──────── Data in this exercise

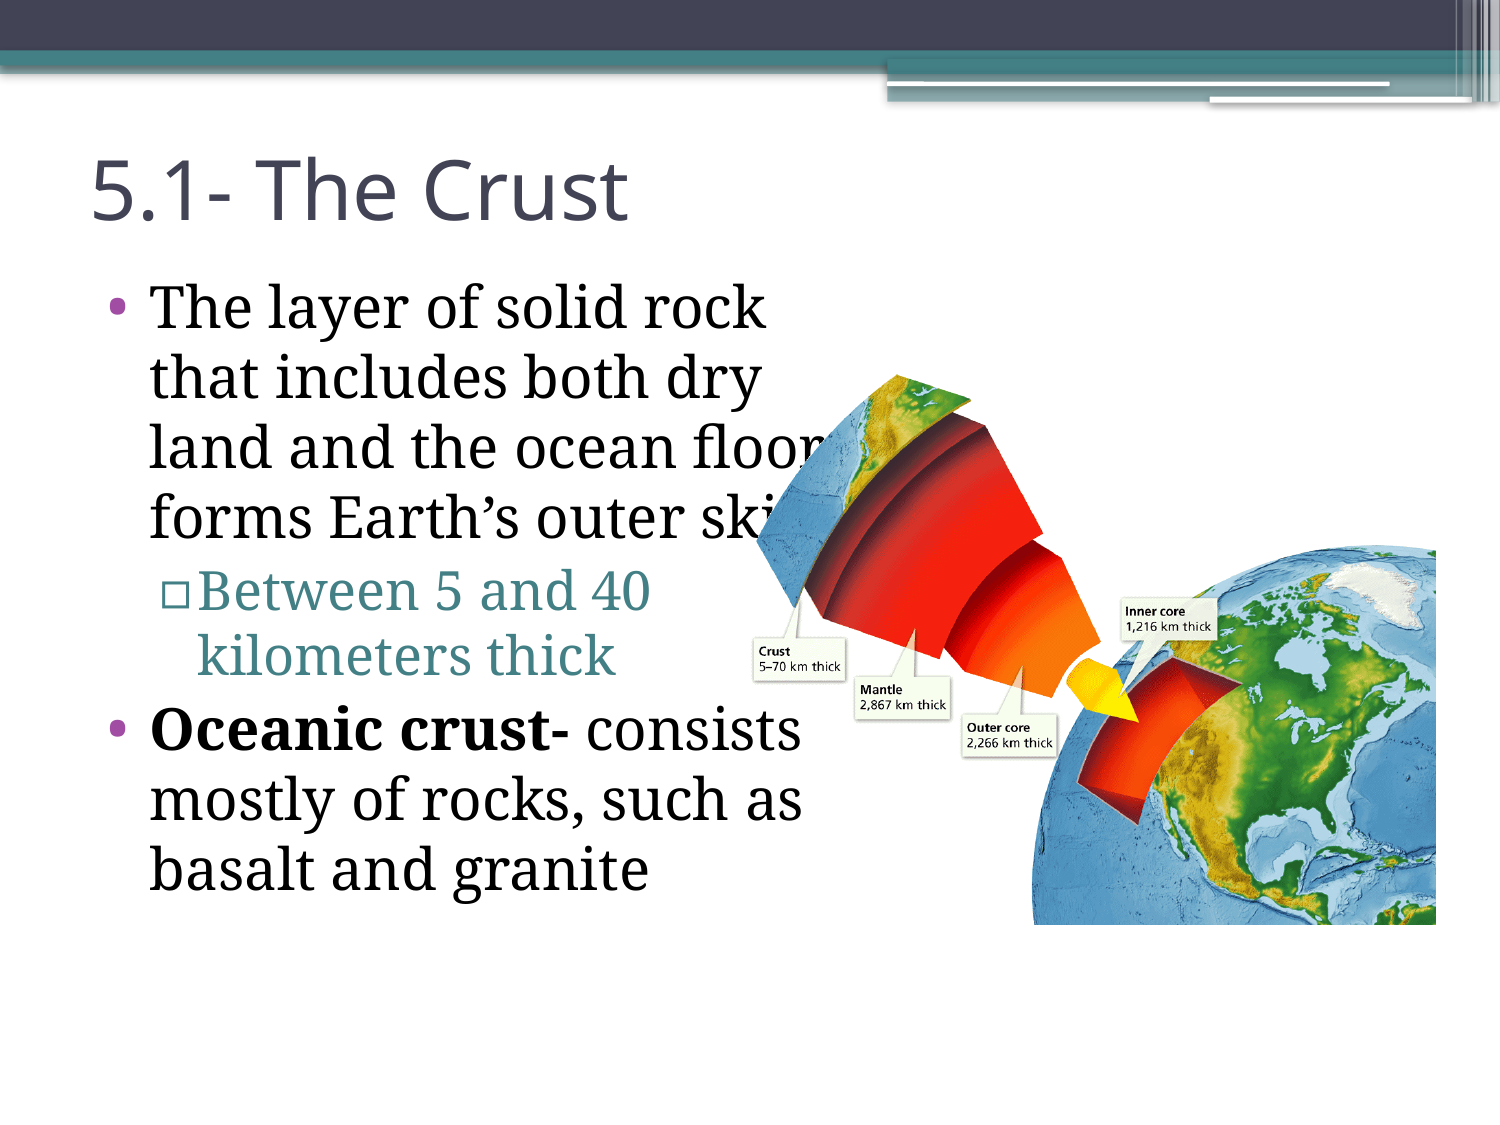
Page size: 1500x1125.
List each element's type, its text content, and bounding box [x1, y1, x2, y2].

picture [749, 374, 1437, 926]
list The layer of solid rock that includes both dry land and the ocean floor; forms Earth’s outer skin Between 5 and 40 kilometers thick Oceanic crust- consists mostly of rocks, such as basalt and granite [75, 262, 875, 1079]
title 5.1- The Crust [75, 99, 1425, 275]
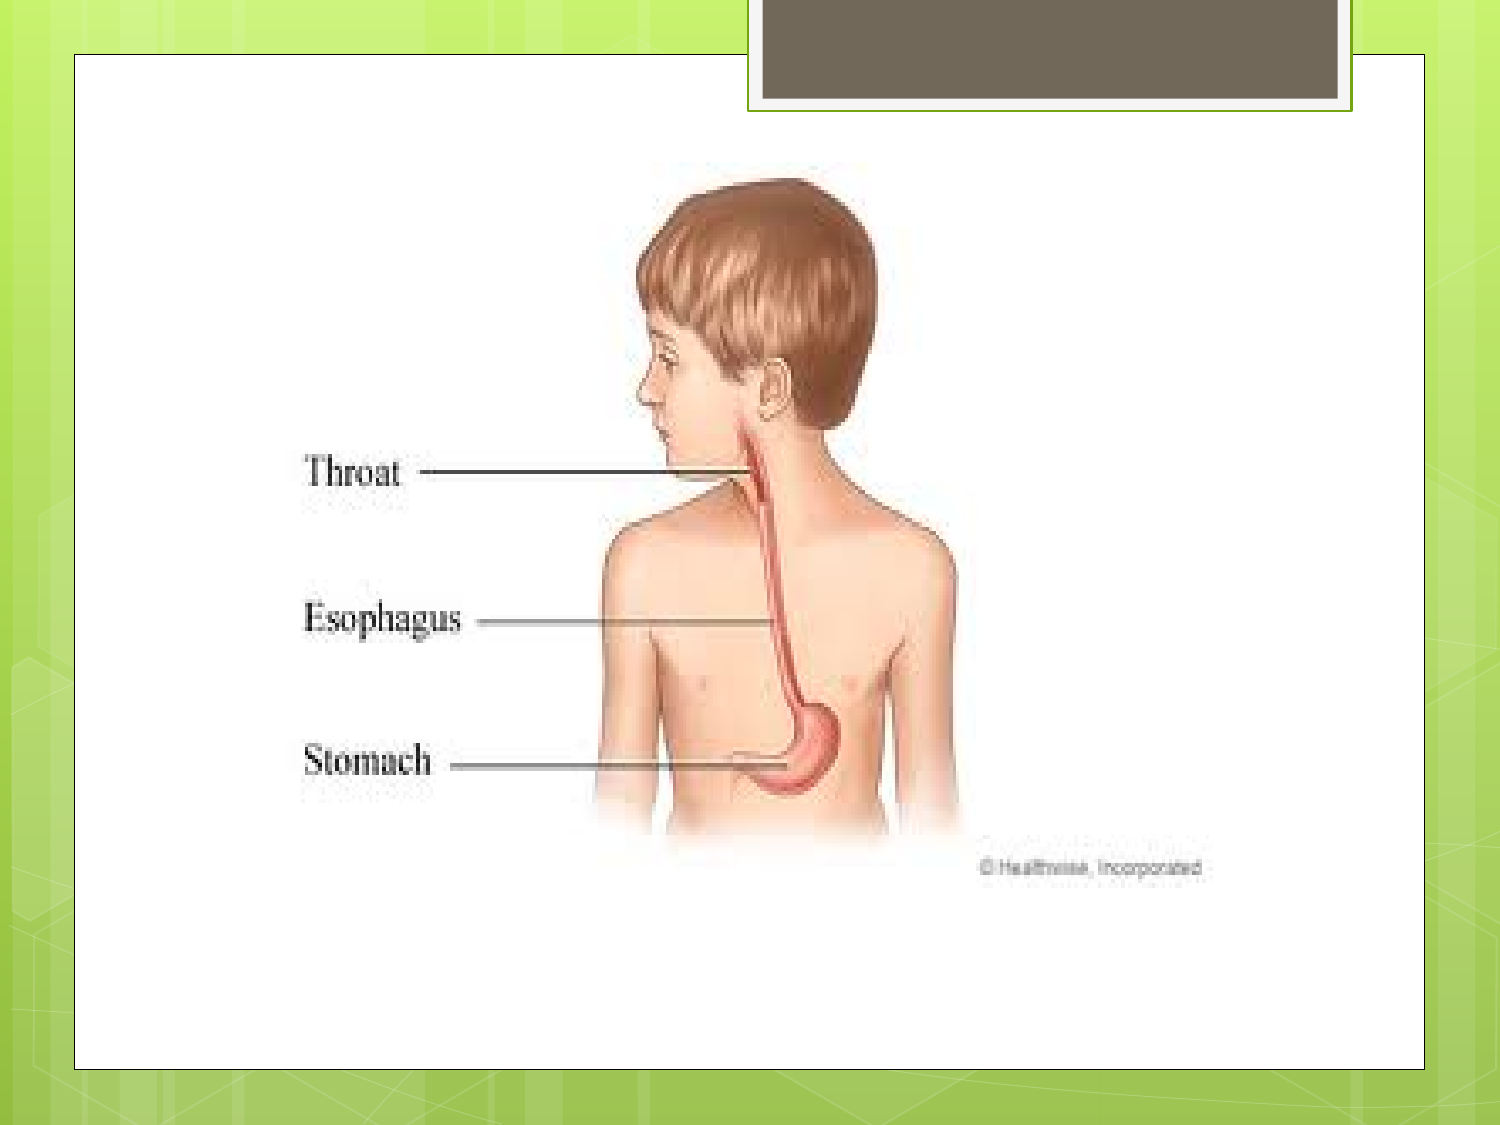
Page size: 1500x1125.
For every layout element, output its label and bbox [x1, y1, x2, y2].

picture [274, 162, 1213, 888]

────────────────

» What is being asked: Please write out only the lines from the one containing "For every layout" to the end of the records above, exactly, both ends included.

» Answer to this exercise:
For every layout element, output its label and bbox [x1, y1, x2, y2].

picture [274, 162, 1213, 888]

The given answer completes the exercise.